Учитель молчит, смотрит на них весело, наслаждаясь откровенно их нетерпением. У Бориса, он чувствует это, от нетерпения и любопытства зачесались ладони.
— Видите ли, если все рассказывать, надо долго рассказывать, — говорит учитель очень знакомую фразу, которую иногда говорит Муравьев, Борис слышал это высказывание не раз. Но от Муравьева! Откуда это может знать старый учитель? А учитель, переждав еще немного, добавляет: — А так нечего и рассказывать.
Борис вытаращил глаза:
— Как вы сказали? Если рассказывать, надо долго рассказывать. Да? Так вы сказали? А так нечего и
Муравьев отвечает еле слышно, от волнения, от впечатлений сегодняшнего дня он растерялся.

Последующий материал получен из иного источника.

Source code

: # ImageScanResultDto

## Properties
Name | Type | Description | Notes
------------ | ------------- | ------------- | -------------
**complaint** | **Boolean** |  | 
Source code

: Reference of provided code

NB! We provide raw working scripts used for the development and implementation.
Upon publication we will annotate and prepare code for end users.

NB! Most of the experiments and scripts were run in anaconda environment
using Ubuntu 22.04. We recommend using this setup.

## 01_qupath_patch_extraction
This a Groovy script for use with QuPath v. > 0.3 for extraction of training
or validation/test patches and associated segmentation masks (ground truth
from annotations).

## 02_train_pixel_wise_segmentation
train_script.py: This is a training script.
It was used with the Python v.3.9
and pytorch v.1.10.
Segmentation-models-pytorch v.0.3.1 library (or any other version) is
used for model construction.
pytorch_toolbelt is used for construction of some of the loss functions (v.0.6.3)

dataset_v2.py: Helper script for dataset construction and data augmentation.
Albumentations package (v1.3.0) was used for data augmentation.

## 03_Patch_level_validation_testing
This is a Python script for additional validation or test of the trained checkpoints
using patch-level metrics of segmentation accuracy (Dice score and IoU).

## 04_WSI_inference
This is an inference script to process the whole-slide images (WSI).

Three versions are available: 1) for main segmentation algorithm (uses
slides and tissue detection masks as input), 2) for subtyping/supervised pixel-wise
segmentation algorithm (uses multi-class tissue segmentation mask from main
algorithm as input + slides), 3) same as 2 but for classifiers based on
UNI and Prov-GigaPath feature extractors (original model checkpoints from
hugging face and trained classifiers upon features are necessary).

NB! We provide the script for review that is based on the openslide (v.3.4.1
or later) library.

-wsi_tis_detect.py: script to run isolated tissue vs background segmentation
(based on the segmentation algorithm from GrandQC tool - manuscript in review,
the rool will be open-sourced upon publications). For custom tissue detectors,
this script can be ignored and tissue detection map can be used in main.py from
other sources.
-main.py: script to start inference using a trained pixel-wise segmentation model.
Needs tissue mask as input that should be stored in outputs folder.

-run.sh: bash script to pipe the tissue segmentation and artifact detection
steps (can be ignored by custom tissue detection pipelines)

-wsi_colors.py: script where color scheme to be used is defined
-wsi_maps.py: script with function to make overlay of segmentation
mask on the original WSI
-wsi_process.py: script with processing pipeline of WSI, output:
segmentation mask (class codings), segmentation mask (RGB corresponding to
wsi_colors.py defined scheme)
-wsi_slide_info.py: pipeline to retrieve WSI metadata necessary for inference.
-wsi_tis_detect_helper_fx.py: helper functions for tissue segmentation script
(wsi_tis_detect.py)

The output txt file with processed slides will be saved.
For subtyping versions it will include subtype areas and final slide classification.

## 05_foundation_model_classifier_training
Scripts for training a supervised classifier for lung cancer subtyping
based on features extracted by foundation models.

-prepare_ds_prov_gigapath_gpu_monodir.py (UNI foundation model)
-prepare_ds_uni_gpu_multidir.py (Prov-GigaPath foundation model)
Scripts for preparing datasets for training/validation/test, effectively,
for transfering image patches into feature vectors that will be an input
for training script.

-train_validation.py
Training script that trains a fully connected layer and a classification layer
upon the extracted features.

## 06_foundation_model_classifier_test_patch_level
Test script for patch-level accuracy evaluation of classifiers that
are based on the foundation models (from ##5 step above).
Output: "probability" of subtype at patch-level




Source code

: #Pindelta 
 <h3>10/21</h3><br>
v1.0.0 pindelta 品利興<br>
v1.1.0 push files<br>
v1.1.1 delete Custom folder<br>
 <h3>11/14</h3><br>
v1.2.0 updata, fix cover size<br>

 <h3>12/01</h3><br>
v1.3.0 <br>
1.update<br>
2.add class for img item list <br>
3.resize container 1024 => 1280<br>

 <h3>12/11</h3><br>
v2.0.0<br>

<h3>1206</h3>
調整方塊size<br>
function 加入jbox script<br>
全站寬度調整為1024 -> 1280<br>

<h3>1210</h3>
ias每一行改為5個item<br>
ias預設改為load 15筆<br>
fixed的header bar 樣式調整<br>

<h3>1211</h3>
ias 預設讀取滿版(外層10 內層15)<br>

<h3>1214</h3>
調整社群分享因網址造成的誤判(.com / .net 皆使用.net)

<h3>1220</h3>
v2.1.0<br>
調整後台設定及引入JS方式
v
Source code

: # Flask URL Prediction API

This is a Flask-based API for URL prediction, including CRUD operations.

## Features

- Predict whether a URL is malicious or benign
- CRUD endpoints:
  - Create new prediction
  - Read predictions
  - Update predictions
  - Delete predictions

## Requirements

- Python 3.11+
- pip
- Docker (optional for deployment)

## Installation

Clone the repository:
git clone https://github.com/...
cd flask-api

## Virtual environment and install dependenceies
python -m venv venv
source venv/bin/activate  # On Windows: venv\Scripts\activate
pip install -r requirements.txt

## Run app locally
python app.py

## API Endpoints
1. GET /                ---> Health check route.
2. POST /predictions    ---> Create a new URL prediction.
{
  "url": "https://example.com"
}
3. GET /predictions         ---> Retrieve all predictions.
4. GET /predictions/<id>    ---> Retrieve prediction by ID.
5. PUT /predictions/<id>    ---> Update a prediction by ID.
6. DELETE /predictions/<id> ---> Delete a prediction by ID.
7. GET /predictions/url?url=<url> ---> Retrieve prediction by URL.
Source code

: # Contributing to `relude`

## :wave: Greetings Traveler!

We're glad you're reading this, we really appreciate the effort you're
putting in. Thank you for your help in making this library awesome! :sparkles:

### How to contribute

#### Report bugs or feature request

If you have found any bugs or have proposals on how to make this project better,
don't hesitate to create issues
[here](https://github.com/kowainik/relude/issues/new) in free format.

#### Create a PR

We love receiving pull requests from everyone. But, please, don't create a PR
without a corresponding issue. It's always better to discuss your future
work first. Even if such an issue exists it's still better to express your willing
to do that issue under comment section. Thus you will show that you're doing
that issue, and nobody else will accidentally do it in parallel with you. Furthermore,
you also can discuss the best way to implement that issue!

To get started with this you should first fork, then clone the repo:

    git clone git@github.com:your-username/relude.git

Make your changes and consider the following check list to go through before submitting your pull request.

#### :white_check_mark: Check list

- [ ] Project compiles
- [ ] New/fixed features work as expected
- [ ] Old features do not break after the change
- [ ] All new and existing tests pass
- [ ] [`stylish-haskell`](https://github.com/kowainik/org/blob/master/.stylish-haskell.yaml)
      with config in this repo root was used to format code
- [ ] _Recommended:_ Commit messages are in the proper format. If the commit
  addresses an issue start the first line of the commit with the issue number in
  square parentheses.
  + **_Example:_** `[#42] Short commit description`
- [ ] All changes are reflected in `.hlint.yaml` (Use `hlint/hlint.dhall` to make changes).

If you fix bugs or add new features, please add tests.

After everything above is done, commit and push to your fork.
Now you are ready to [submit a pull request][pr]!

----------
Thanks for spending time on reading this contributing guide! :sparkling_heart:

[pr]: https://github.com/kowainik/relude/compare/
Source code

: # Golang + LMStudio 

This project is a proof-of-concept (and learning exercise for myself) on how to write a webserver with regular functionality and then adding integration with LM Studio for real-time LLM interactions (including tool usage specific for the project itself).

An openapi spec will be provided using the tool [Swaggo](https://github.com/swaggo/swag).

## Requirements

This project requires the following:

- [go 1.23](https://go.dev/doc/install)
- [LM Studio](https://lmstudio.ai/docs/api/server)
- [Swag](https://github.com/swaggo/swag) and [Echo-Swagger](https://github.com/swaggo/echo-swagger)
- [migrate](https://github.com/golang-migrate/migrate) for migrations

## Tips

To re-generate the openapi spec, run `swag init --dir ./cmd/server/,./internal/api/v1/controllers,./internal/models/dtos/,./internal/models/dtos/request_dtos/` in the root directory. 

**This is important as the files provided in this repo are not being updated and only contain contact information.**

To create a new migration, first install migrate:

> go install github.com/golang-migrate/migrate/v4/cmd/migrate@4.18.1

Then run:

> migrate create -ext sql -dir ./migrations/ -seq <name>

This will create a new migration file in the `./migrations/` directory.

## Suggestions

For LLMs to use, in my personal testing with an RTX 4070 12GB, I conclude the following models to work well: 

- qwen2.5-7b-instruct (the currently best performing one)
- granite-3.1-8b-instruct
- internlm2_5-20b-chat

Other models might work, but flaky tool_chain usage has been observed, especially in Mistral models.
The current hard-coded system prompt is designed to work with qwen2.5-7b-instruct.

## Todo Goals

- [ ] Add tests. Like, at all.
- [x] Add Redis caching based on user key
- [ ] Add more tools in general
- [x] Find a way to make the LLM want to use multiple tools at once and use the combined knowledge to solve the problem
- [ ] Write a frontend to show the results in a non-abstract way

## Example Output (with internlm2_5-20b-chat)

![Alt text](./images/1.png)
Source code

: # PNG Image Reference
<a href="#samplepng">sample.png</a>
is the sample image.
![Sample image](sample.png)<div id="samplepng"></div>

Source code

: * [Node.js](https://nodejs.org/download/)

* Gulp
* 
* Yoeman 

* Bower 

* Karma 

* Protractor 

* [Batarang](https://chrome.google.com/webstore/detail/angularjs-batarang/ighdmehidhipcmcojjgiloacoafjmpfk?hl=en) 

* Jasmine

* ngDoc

— Слышу. Если рассказывать, надо долго рассказывать. Да, это очень интересно...
— Итак, на сегодня разговор закончим, — говорит учитель.
Они поднимаются. В комнату влетает Сильва с тапкой в зубах. Она треплет тапку, успевает облизать руки Борису, брюки Муравьева немного пожевать и снова умчаться под стол.
— Сильва, будь добра, пойди на место, — вежливо и твердо произносит учитель.
И вдруг Борис замечает одну вещь, от которой его сразу бросает в жар, потом в озноб и снова в жар. На шкафу, под самым потолком, стоит большой, величиной с самый крупный арбуз, глобус. Он на черной лакированной ножке. Борису кажется, что глобус медленно и плавно вращается, плывут перед глазами Индийский океан, Африка, Австралия.
— Глобус! — произносит Борис.
И Муравьев тоже говорит:
— Глобус.
А учитель в этот момент говорит самую непонятную фразу из всех сказанных за этот невероятный день. Он говорит:
— Ну, это кому глобус, а кому Михаил Андреевич. Будем знакомы, мои дорогие.
Потом они прощаются и уходят. Радостный лай Сильвы провожает их из-за захлопнутой двери.
— «Кому глобус, а кому Михаил Андреевич», — тупо повторяет Муравьев. — «Кому глобус, а кому Михаил Андреевич». Подожди, Борис, Борис, подожди. Что-то начинает проясняться.
— Да, он сказал: «Кому глобус, а кому Михаил Андреевич». Ты что-нибудь понял, да, Муравьев?
— Погоди, погоди. А какие слова были сказаны тогда под окном? Помнишь, ты стоял и ел печенье и слышал.
— Сейчас я вспомню! — Борис минуту шевелит губами, повторяет что-то про себя, потом произносит:
— «Главное — чтобы никто не узнал о глобусе. Но я верю, ты умеешь хранить тайну».
— «Чтобы никто не узнал о глобусе». А мы узнали — вот он, глобус, стоит на шкафу. Так? Муравьев все равно узнает. Все до конца. Только мне интересно, и даже очень, кто был там под окном. Голос-то был какой — мужской? Женский? Детский?
— Сиплый. Я потому и не понял. А теперь-то ты разберешься, правда, Муравьев?
На лестнице послышались шаги, сверху спускалась Анюта.
— Анюта! — обрадовался Борис. — Здравствуй, Анюта.
— Меня мама заставила тепло одеться, а от этого руки не поворачиваются.
Анюта снимает шапку, толстый шарф, куртку и запихивает все это по очереди за батарею. А сама остается в свитере и брюках.
— На теннис иду. А вы опять кого-нибудь ищете?
— Беги на свой теннис, опоздаешь, — сказал Муравьев.